Fig. 1. Schematic representation of the model membrane proteins analyzed. H1 (A), H1-P_C (B) and H1-P_N (C) are N_cyt/C_exo proteins with a type II signal-anchor sequence (open rectangle) and a glycosylated (Y) C-terminal domain. H1rev (D), H1rev-P_C (E) and H1rev-P_N (F) contain a reverse signal-anchor sequence (hatched rectangle) and insert to ∼95% as unglycosylated N_exo/C_cyt proteins. The circle symbolizes the consensus sequence for phosphorylation by PKA shown below (with the target serine indicated by an arrow).

Fig. 2. Expression and phosphorylation pattern of the model proteins (A–F) with opposite orientations. Transfected COS-1 cells were labeled with [³⁵S]methionine or [³²P]phosphate for 40 min and subjected to immunoprecipitation. Samples were incubated with (+) or without (–) endo H and analyzed by SDS–gel electrophoresis and fluorography. The asterisks indicate the position of a small percentage of proteins with a reverse signal-anchor that nevertheless inserted as type II (N_cyt/C_exo) membrane proteins. The arrowhead points to the labeled N_exo/C_cyt proteins. All ³⁵S-samples and ³²P-samples were exposed identically.

######

### QUESTIONS
1) According to the figure legends on the model membrane proteins, for how long were the transfected COS-1 cells labeled?
2) Extend the figure legends on the model membrane proteins past their final sentence.

######

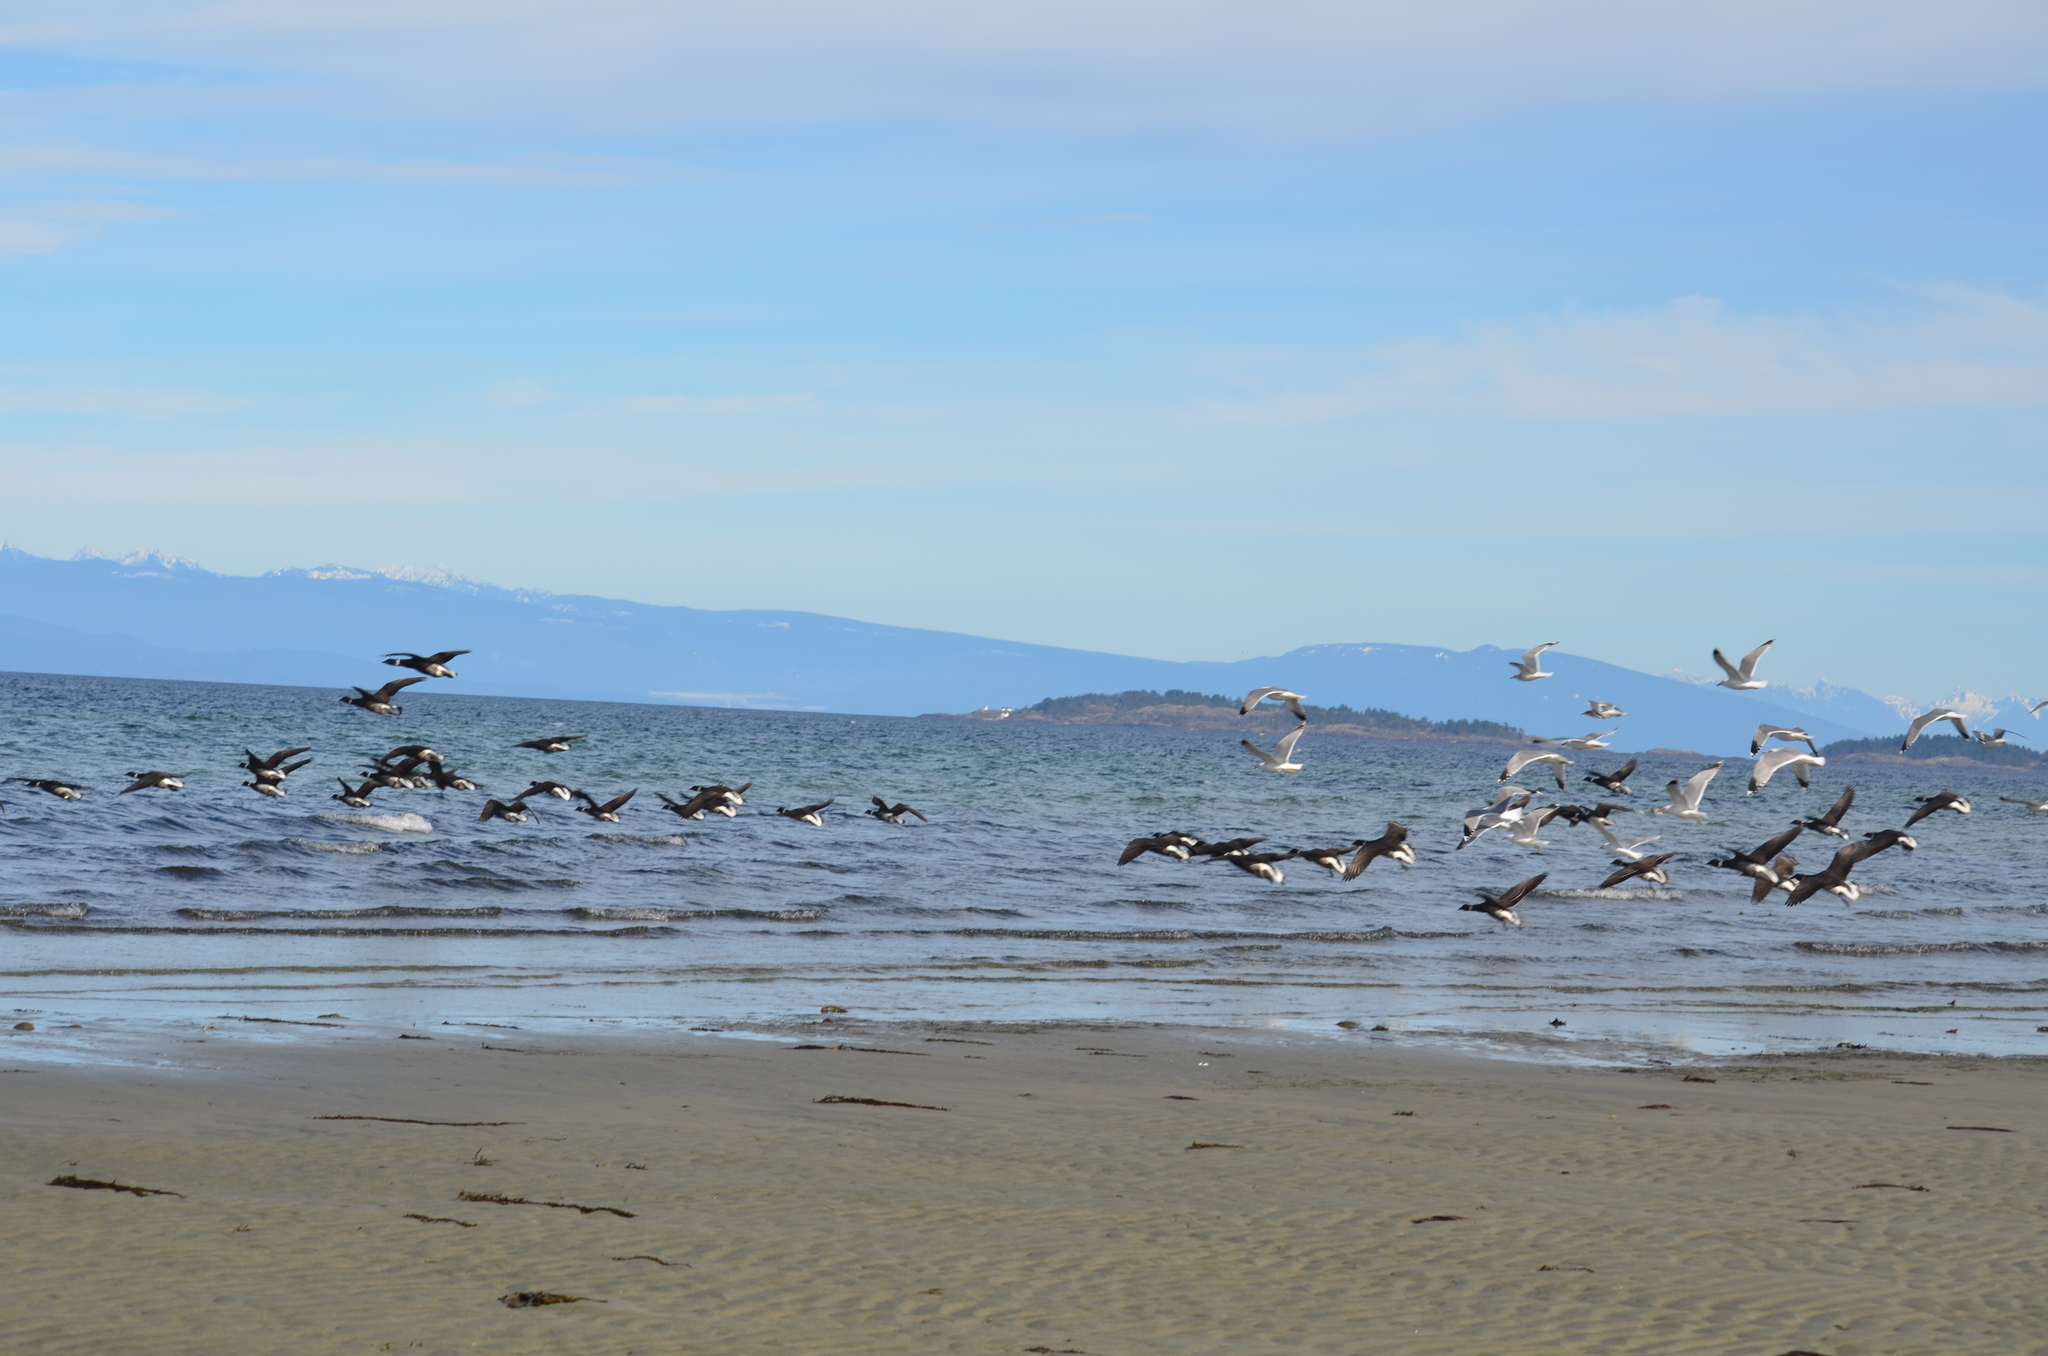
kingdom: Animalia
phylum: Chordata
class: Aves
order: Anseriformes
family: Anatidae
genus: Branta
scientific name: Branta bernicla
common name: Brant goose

######

### SET OF ANSWERS
1) For 40 minutes.

2)
Fig. 3. Co-translational phosphorylation of H1rev-P_N. COS-1 cells transfected with H1-P_N or H1rev-P_N were incubated with (+) or without (–) 100 µg/ml cycloheximide for 2 h before and 40 min during labeling with [³⁵S]methionine or [³²P]phosphate. After saponin extraction, the membrane proteins were immunoprecipitated and analyzed by SDS–gel electrophoresis and fluorography. The positions of phosphorylated H1rev-P_N with N_cyt/C_exo and N_exo/C_cyt orientation are indicated by an asterisk and an arrowhead, respectively. To visualize the total H1rev-P_N in the transfected cells, western analysis was performed on a parallel sample (W). A non-specific band detected upon western analysis is indicated by a circle.

Fig. 4. The phosphorylation tag acts as a timer of cytosolic exposure. The time of cytosolic exposure of the N-terminal phosphorylation sequence is determined by the time of translation of the N-terminal domain from the appearance of the tag until the signal has emerged sufficiently for interaction with SRP (A), the kinetics of SRP binding (B) and of targeting of the complex to the ER (C), and by the time required to translocate the N-terminal domain across the membrane (D). The phosphorylation tag is shown as a circle and its average modification is indicated by its filled portion.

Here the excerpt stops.